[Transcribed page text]
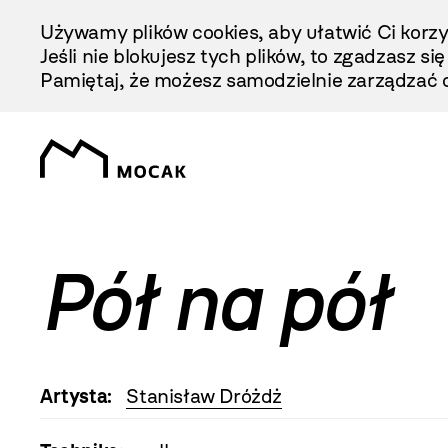
Przejdź
Używamy plików cookies, aby ułatwić Ci korzy
Do
Jeśli nie blokujesz tych plików, to zgadzasz si
Treści
Pamiętaj, że możesz samodzielnie zarządzać c
Pół na pół
Artysta:
Stanisław Dróżdż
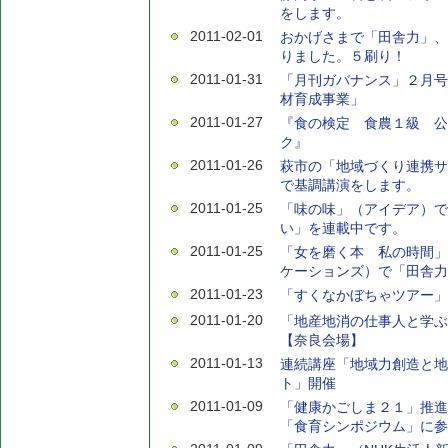
をします。
2011-02-01
おかげさまで「田舎力」、
りました。５刷り！
2011-01-31
「月刊ガバナンス」２月号
材育成事業」
2011-01-27
『食の検定 食農１級 公
ク』
2011-01-26
萩市の「地域づくり連携サ
で基調講演をします。
2011-01-25
「味の味」（アイデア）で
い」を連載中です。
2011-01-25
「女を磨く本 私の時間」
ケーションズ）で「田舎力
2011-01-23
「すくなかぼちゃツアー」
2011-01-20
「地産地消の仕事人と学ぶ
【奈良会場】
2011-01-13
連続講座「地域力創造と地
ト」開催
2011-01-09
「健康かごしま２１」推進
「食育シンポジウム」に参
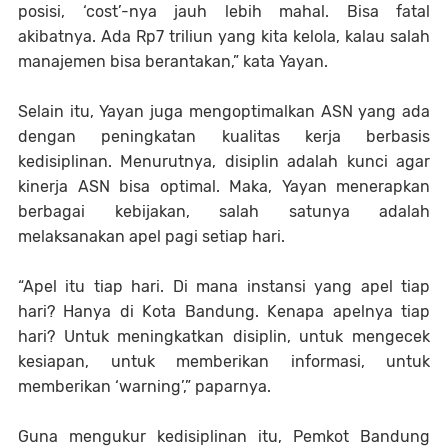
posisi, ‘cost’-nya jauh lebih mahal. Bisa fatal
akibatnya. Ada Rp7 triliun yang kita kelola, kalau salah
manajemen bisa berantakan,” kata Yayan.
Selain itu, Yayan juga mengoptimalkan ASN yang ada
dengan peningkatan kualitas kerja berbasis
kedisiplinan. Menurutnya, disiplin adalah kunci agar
kinerja ASN bisa optimal. Maka, Yayan menerapkan
berbagai kebijakan, salah satunya adalah
melaksanakan apel pagi setiap hari.
“Apel itu tiap hari. Di mana instansi yang apel tiap
hari? Hanya di Kota Bandung. Kenapa apelnya tiap
hari? Untuk meningkatkan disiplin, untuk mengecek
kesiapan, untuk memberikan informasi, untuk
memberikan ‘warning’,” paparnya.
Guna mengukur kedisiplinan itu, Pemkot Bandung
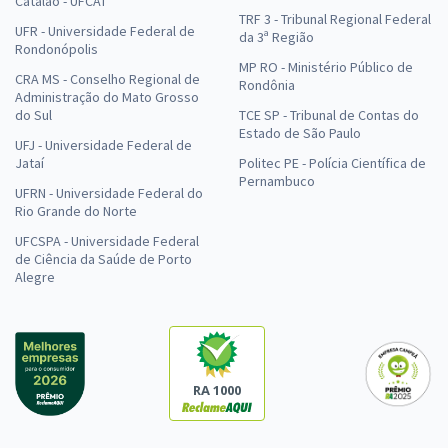
Catalão - UFCAT
TRF 3 - Tribunal Regional Federal
UFR - Universidade Federal de
da 3ª Região
Rondonópolis
MP RO - Ministério Público de
CRA MS - Conselho Regional de
Rondônia
Administração do Mato Grosso
do Sul
TCE SP - Tribunal de Contas do
Estado de São Paulo
UFJ - Universidade Federal de
Jataí
Politec PE - Polícia Científica de
Pernambuco
UFRN - Universidade Federal do
Rio Grande do Norte
UFCSPA - Universidade Federal
de Ciência da Saúde de Porto
Alegre
RA 1000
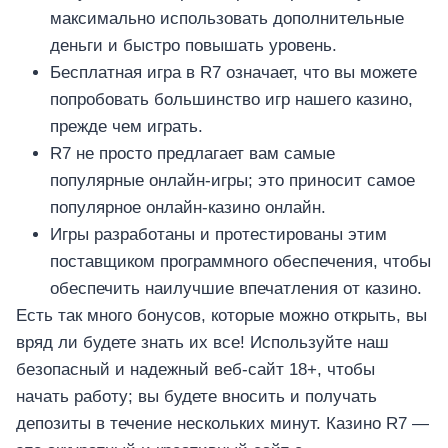
максимально использовать дополнительные
деньги и быстро повышать уровень.
Бесплатная игра в R7 означает, что вы можете
попробовать большинство игр нашего казино,
прежде чем играть.
R7 не просто предлагает вам самые
популярные онлайн-игры; это приносит самое
популярное онлайн-казино онлайн.
Игры разработаны и протестированы этим
поставщиком программного обеспечения, чтобы
обеспечить наилучшие впечатления от казино.
Есть так много бонусов, которые можно открыть, вы
вряд ли будете знать их все! Используйте наш
безопасный и надежный веб-сайт 18+, чтобы
начать работу; вы будете вносить и получать
депозиты в течение нескольких минут. Казино R7 —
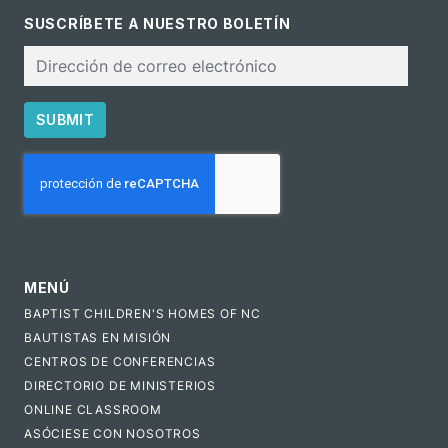
SUSCRÍBETE A NUESTRO BOLETÍN
Correo
electrónico
SUBMIT
CAPTCHA
MENÚ
BAPTIST CHILDREN'S HOMES OF NC
BAUTISTAS EN MISIÓN
CENTROS DE CONFERENCIAS
DIRECTORIO DE MINISTERIOS
ONLINE CLASSROOM
ASÓCIESE CON NOSOTROS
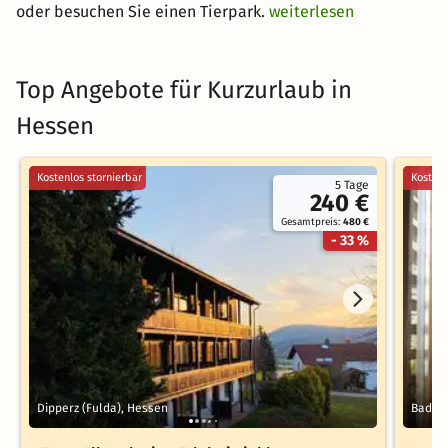
oder besuchen Sie einen Tierpark.
weiterlesen
Top Angebote für Kurzurlaub in
Hessen
Kostenlos stornierbar
Kostenl
5 Tage
240 €
Gesamtpreis:
480 €
- 33 %
Dipperz (Fulda), Hessen
Bad Em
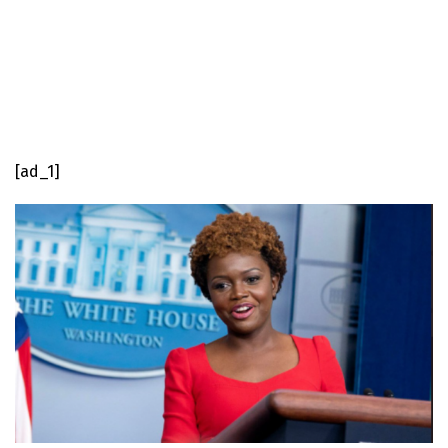
[ad_1]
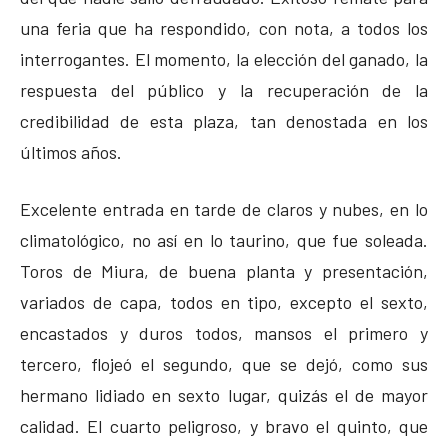
una feria que ha respondido, con nota, a todos los
interrogantes. El momento, la elección del ganado, la
respuesta del público y la recuperación de la
credibilidad de esta plaza, tan denostada en los
últimos años.
Excelente entrada en tarde de claros y nubes, en lo
climatológico, no así en lo taurino, que fue soleada.
Toros de Miura, de buena planta y presentación,
variados de capa, todos en tipo, excepto el sexto,
encastados y duros todos, mansos el primero y
tercero, flojeó el segundo, que se dejó, como sus
hermano lidiado en sexto lugar, quizás el de mayor
calidad. El cuarto peligroso, y bravo el quinto, que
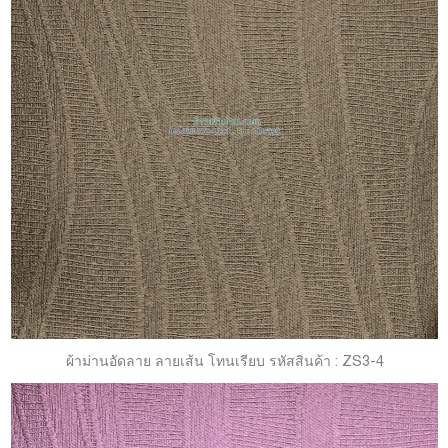
ผ้าม่านอัดลาย ลายเส้น โทนเรียบ รหัสสินค้า : ZS3-4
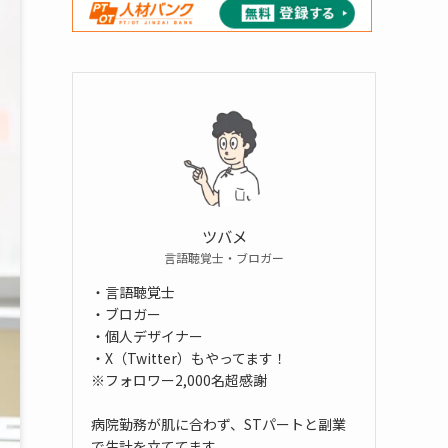
ツバメ
言語聴覚士・ブロガー
・言語聴覚士
・ブロガー
・個人デザイナー
・X（Twitter）もやってます！
※フォロワー2,000名超感謝
病院勤務が肌に合わず、STパートと副業
で生計を立ててます。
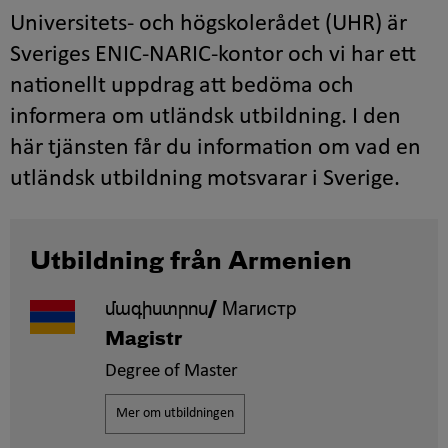
Universitets- och högskolerådet (UHR) är
Sveriges ENIC-NARIC-kontor och vi har ett
nationellt uppdrag att bedöma och
informera om utländsk utbildning. I den
här tjänsten får du information om vad en
utländsk utbildning motsvarar i Sverige.
Utbildning från Armenien
մագիստրոս/
Магистр
Magistr
Degree of Master
Mer om utbildningen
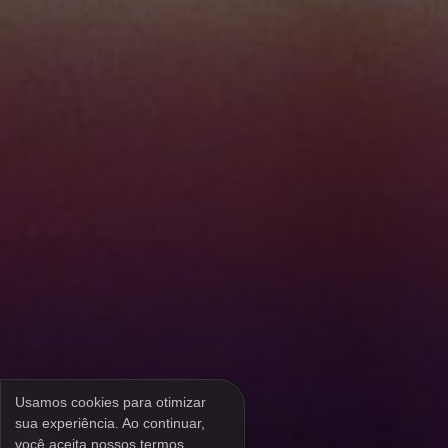
Usamos cookies para otimizar
sua experiência. Ao continuar,
você aceita nossos termos.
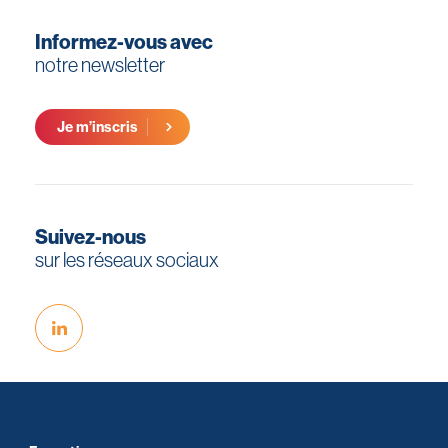
Informez-vous avec
notre newsletter
Je m’inscris
Suivez-nous
sur les réseaux sociaux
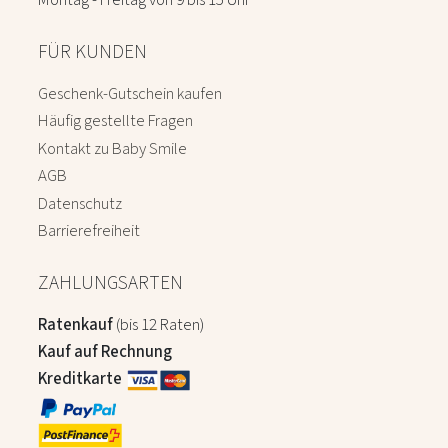
Montag - Freitag von 9 bis 15 Uhr
FÜR KUNDEN
Geschenk-Gutschein kaufen
Häufig gestellte Fragen
Kontakt zu Baby Smile
AGB
Datenschutz
Barrierefreiheit
ZAHLUNGSARTEN
Ratenkauf
(bis 12 Raten)
Kauf auf Rechnung
Kreditkarte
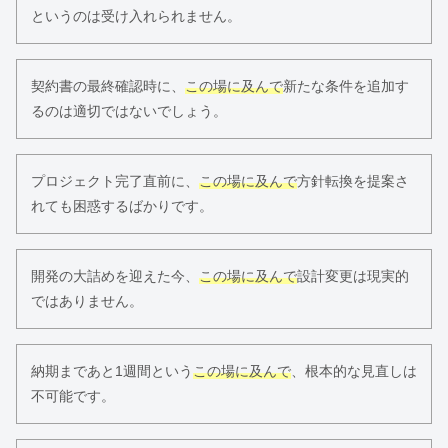
というのは受け入れられません。
契約書の最終確認時に、
この場に及んで
新たな条件を追加す
るのは適切ではないでしょう。
プロジェクト完了直前に、
この場に及んで
方針転換を提案さ
れても困惑するばかりです。
開発の大詰めを迎えた今、
この場に及んで
設計変更は現実的
ではありません。
納期まであと1週間という
この場に及んで
、根本的な見直しは
不可能です。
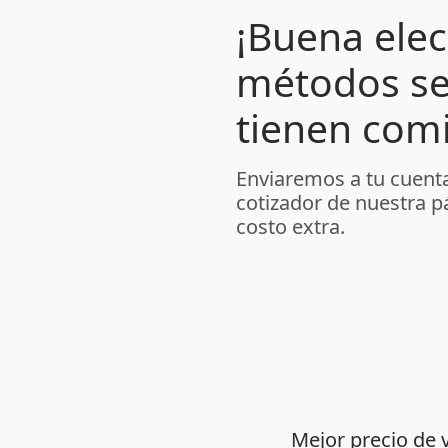
¡Buena elec
métodos se
tienen comi
Enviaremos a tu cuenta
cotizador de nuestra p
costo extra.
Mejor precio de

§ Your goal:
Please render all of the lines above as a Markdown table with the columns "Row" and "Line", numbering each row and skipping blank lines. Leave the pictures out of your answer.

§ Solution to the problem:
| Row | Line |
|---|---|
| 1 | Przejdź |
| 2 | Używamy plików cookies, aby ułatwić Ci korzy |
| 3 | Do |
| 4 | Jeśli nie blokujesz tych plików, to zgadzasz si |
| 5 | Treści |
| 6 | Pamiętaj, że możesz samodzielnie zarządzać c |
| 7 | Pół na pół |
| 8 | Artysta: |
| 9 | Stanisław Dróżdż |
| 10 | をします。 |
| 11 | 2011-02-01 |
| 12 | おかげさまで「田舎力」、 |
| 13 | りました。５刷り！ |
| 14 | 2011-01-31 |
| 15 | 「月刊ガバナンス」２月号 |
| 16 | 材育成事業」 |
| 17 | 2011-01-27 |
| 18 | 『食の検定 食農１級 公 |
| 19 | ク』 |
| 20 | 2011-01-26 |
| 21 | 萩市の「地域づくり連携サ |
| 22 | で基調講演をします。 |
| 23 | 2011-01-25 |
| 24 | 「味の味」（アイデア）で |
| 25 | い」を連載中です。 |
| 26 | 2011-01-25 |
| 27 | 「女を磨く本 私の時間」 |
| 28 | ケーションズ）で「田舎力 |
| 29 | 2011-01-23 |
| 30 | 「すくなかぼちゃツアー」 |
| 31 | 2011-01-20 |
| 32 | 「地産地消の仕事人と学ぶ |
| 33 | 【奈良会場】 |
| 34 | 2011-01-13 |
| 35 | 連続講座「地域力創造と地 |
| 36 | ト」開催 |
| 37 | 2011-01-09 |
| 38 | 「健康かごしま２１」推進 |
| 39 | 「食育シンポジウム」に参 |
| 40 | posisi, ‘cost’-nya jauh lebih mahal. Bisa fatal |
| 41 | akibatnya. Ada Rp7 triliun yang kita kelola, kalau salah |
| 42 | manajemen bisa berantakan,” kata Yayan. |
| 43 | Selain itu, Yayan juga mengoptimalkan ASN yang ada |
| 44 | dengan peningkatan kualitas kerja berbasis |
| 45 | kedisiplinan. Menurutnya, disiplin adalah kunci agar |
| 46 | kinerja ASN bisa optimal. Maka, Yayan menerapkan |
| 47 | berbagai kebijakan, salah satunya adalah |
| 48 | melaksanakan apel pagi setiap hari. |
| 49 | “Apel itu tiap hari. Di mana instansi yang apel tiap |
| 50 | hari? Hanya di Kota Bandung. Kenapa apelnya tiap |
| 51 | hari? Untuk meningkatkan disiplin, untuk mengecek |
| 52 | kesiapan, untuk memberikan informasi, untuk |
| 53 | memberikan ‘warning’,” paparnya. |
| 54 | Guna mengukur kedisiplinan itu, Pemkot Bandung |
| 55 | Catalão - UFCAT |
| 56 | TRF 3 - Tribunal Regional Federal |
| 57 | UFR - Universidade Federal de |
| 58 | da 3ª Região |
| 59 | Rondonópolis |
| 60 | MP RO - Ministério Público de |
| 61 | CRA MS - Conselho Regional de |
| 62 | Rondônia |
| 63 | Administração do Mato Grosso |
| 64 | do Sul |
| 65 | TCE SP - Tribunal de Contas do |
| 66 | Estado de São Paulo |
| 67 | UFJ - Universidade Federal de |
| 68 | Jataí |
| 69 | Politec PE - Polícia Científica de |
| 70 | Pernambuco |
| 71 | UFRN - Universidade Federal do |
| 72 | Rio Grande do Norte |
| 73 | UFCSPA - Universidade Federal |
| 74 | de Ciência da Saúde de Porto |
| 75 | Alegre |
| 76 | RA 1000 |
| 77 | максимально использовать дополнительные |
| 78 | деньги и быстро повышать уровень. |
| 79 | Бесплатная игра в R7 означает, что вы можете |
| 80 | попробовать большинство игр нашего казино, |
| 81 | прежде чем играть. |
| 82 | R7 не просто предлагает вам самые |
| 83 | популярные онлайн-игры; это приносит самое |
| 84 | популярное онлайн-казино онлайн. |
| 85 | Игры разработаны и протестированы этим |
| 86 | поставщиком программного обеспечения, чтобы |
| 87 | обеспечить наилучшие впечатления от казино. |
| 88 | Есть так много бонусов, которые можно открыть, вы |
| 89 | вряд ли будете знать их все! Используйте наш |
| 90 | безопасный и надежный веб-сайт 18+, чтобы |
| 91 | начать работу; вы будете вносить и получать |
| 92 | депозиты в течение нескольких минут. Казино R7 — |
| 93 | SUSCRÍBETE A NUESTRO BOLETÍN |
| 94 | Correo |
| 95 | electrónico |
| 96 | SUBMIT |
| 97 | CAPTCHA |
| 98 | MENÚ |
| 99 | BAPTIST CHILDREN'S HOMES OF NC |
| 100 | BAUTISTAS EN MISIÓN |
| 101 | CENTROS DE CONFERENCIAS |
| 102 | DIRECTORIO DE MINISTERIOS |
| 103 | ONLINE CLASSROOM |
| 104 | ASÓCIESE CON NOSOTROS |
| 105 | oder besuchen Sie einen Tierpark. |
| 106 | weiterlesen |
| 107 | Top Angebote für Kurzurlaub in |
| 108 | Hessen |
| 109 | Kostenlos stornierbar |
| 110 | Kostenl |
| 111 | 5 Tage |
| 112 | 240 € |
| 113 | Gesamtpreis: |
| 114 | 480 € |
| 115 | - 33 % |
| 116 | Dipperz (Fulda), Hessen |
| 117 | Bad Em |
| 118 | [ad_1] |
| 119 | una feria que ha respondido, con nota, a todos los |
| 120 | interrogantes. El momento, la elección del ganado, la |
| 121 | respuesta del público y la recuperación de la |
| 122 | credibilidad de esta plaza, tan denostada en los |
| 123 | últimos años. |
| 124 | Excelente entrada en tarde de claros y nubes, en lo |
| 125 | climatológico, no así en lo taurino, que fue soleada. |
| 126 | Toros de Miura, de buena planta y presentación, |
| 127 | variados de capa, todos en tipo, excepto el sexto, |
| 128 | encastados y duros todos, mansos el primero y |
| 129 | tercero, flojeó el segundo, que se dejó, como sus |
| 130 | hermano lidiado en sexto lugar, quizás el de mayor |
| 131 | calidad. El cuarto peligroso, y bravo el quinto, que |
| 132 | ผ้าม่านอัดลาย ลายเส้น โทนเรียบ รหัสสินค้า : ZS3-4 |
| 133 | ツバメ |
| 134 | 言語聴覚士・ブロガー |
| 135 | ・言語聴覚士 |
| 136 | ・ブロガー |
| 137 | ・個人デザイナー |
| 138 | ・X（Twitter）もやってます！ |
| 139 | ※フォロワー2,000名超感謝 |
| 140 | 病院勤務が肌に合わず、STパートと副業 |
| 141 | で生計を立ててます。 |
| 142 | Universitets- och högskolerådet (UHR) är |
| 143 | Sveriges ENIC-NARIC-kontor och vi har ett |
| 144 | nationellt uppdrag att bedöma och |
| 145 | informera om utländsk utbildning. I den |
| 146 | här tjänsten får du information om vad en |
| 147 | utländsk utbildning motsvarar i Sverige. |
| 148 | Utbildning från Armenien |
| 149 | մագիստրոս/ |
| 150 | Магистр |
| 151 | Magistr |
| 152 | Degree of Master |
| 153 | Mer om utbildningen |
| 154 | Usamos cookies para otimizar |
| 155 | sua experiência. Ao continuar, |
| 156 | você aceita nossos termos. |
| 157 | Informez-vous avec |
| 158 | notre newsletter |
| 159 | Je m’inscris |
| 160 | Suivez-nous |
| 161 | sur les réseaux sociaux |
| 162 | Montag - Freitag von 9 bis 15 Uhr |
| 163 | FÜR KUNDEN |
| 164 | Geschenk-Gutschein kaufen |
| 165 | Häufig gestellte Fragen |
| 166 | Kontakt zu Baby Smile |
| 167 | AGB |
| 168 | Datenschutz |
| 169 | Barrierefreiheit |
| 170 | ZAHLUNGSARTEN |
| 171 | Ratenkauf |
| 172 | (bis 12 Raten) |
| 173 | Kauf auf Rechnung |
| 174 | Kreditkarte |
| 175 | というのは受け入れられません。 |
| 176 | 契約書の最終確認時に、 |
| 177 | この場に及んで |
| 178 | 新たな条件を追加す |
| 179 | るのは適切ではないでしょう。 |
| 180 | プロジェクト完了直前に、 |
| 181 | この場に及んで |
| 182 | 方針転換を提案さ |
| 183 | れても困惑するばかりです。 |
| 184 | 開発の大詰めを迎えた今、 |
| 185 | この場に及んで |
| 186 | 設計変更は現実的 |
| 187 | ではありません。 |
| 188 | 納期まであと1週間という |
| 189 | この場に及んで |
| 190 | 、根本的な見直しは |
| 191 | 不可能です。 |
| 192 | ¡Buena elec |
| 193 | métodos se |
| 194 | tienen comi |
| 195 | Enviaremos a tu cuenta |
| 196 | cotizador de nuestra p |
| 197 | costo extra. |
| 198 | Mejor precio de |